A description of the investments listed above and other material components of the investment portfolio are included elsewhere in this report under the caption "Consolidated Schedule of Investments - September 30, 2012 and March 31, 2012."

Portfolio Investments

During the six months ended September 30, 2012, we invested $5,950,000 into a new investment, TitanLiner, Inc., and $609,046 in existing portfolio companies.

We have agreed, subject to certain conditions, to invest up to $10,138,169 in nine portfolio companies as of September 30, 2012.
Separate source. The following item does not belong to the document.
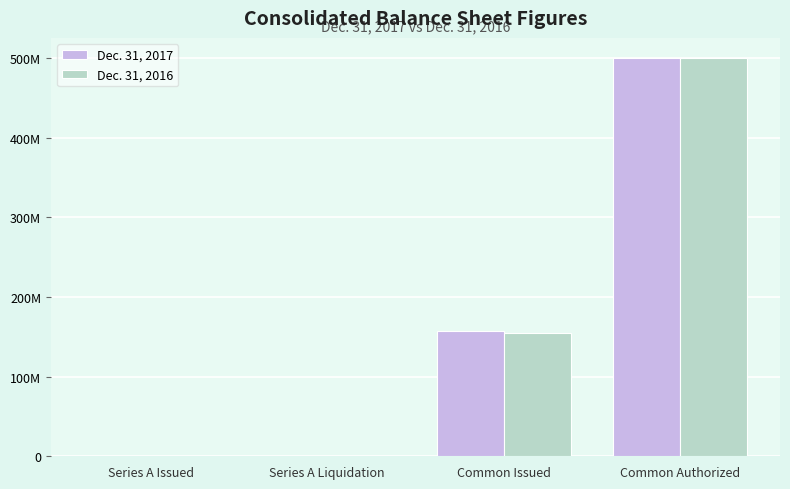

At which label is Dec. 31, 2016 closest to 250006801?

Common Issued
Financial Liquidity and Capital Resources

At September 30, 2012, the Company had cash and cash equivalents of approximately $59.7 million. Pursuant to the SBA regulations, cash and cash equivalents of $4.8 million held by CSVC may not be transferred or advanced to CSW without the consent of the SBA.

Management believes that the Company's cash and cash equivalents and cash available from other sources described above are adequate to meet its expected requirements. Consistent with the long-term strategy of the Company, the disposition of investments from time to time may also be an important source of funds for future investment activities.

Application of Critical Accounting Policies and Accounting Estimates

There have been no changes during the quarter ended September 30, 2012 to the critical accounting policies or the areas that involve the use of significant judgments or estimates we described in our Form 10-K.